A imagem de Radio Raheem com o formato do soco inglês revelando as palavras “amor” e “ódio” é expressiva por si só. A decupagem, a postura do ator e a composição visual do objeto contribuem para a força do momento. Além disso, o encontro dos termos, como o personagem faz encostando as mãos, é um princípio dramatúrgico e estilístico que norteia FAÇA A COISA CERTA. Em uma das áreas mais pobres de Nova York, a comunidade local transita pelos simbolismos que a relação entre amor e ódio pode ter, sem, necessariamente, transmitir os sentidos mais óbvios.

(© 40 Acres & A Mule Filmworks / Divulgação)

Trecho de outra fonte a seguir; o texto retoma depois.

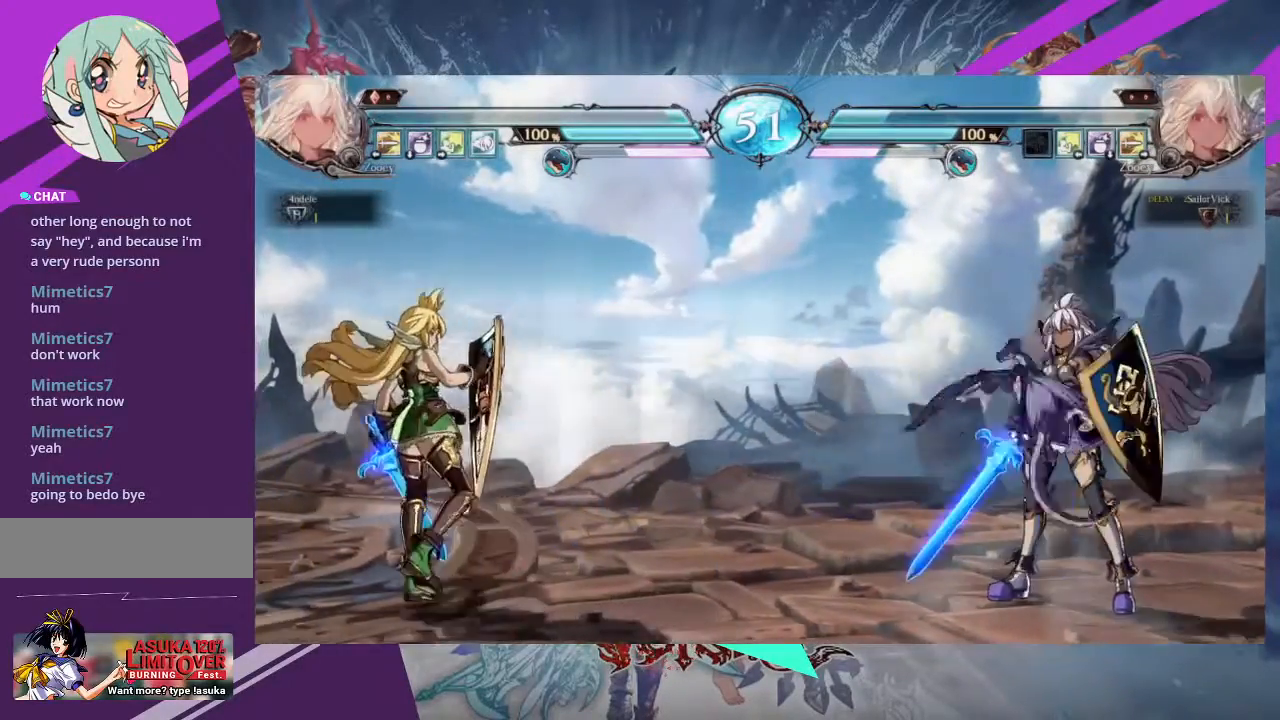
{"buttons": [], "left_stick": "left", "events": [[66, "left_stick", "center"], [133, "left_stick", "left"]]}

Bedford-Stuyvesant é o bairro no Brooklyn onde a trama se desenvolve majoritariamente durante um dia de temperatura muito alta. O local serve de moradia para pessoas de diferentes etnias que convivem nem sempre de maneira tão amistosa. Sal é um ítalo-americano dono de uma pizzaria, que mantém o negócio com os filhos Vito e Pino e tem como funcionário Mookie. Sal decora o estabelecimento com fotografias de ídolos ítalo-americanos no cinema e no esporte, o que desagrada Buggin’ Out, que reclama do fato de não haver negros na “Hall da Fama”. A exigência de Buggin’ Out para que se mude a decoração é o ponto de partida para conflitos turbulentos na área.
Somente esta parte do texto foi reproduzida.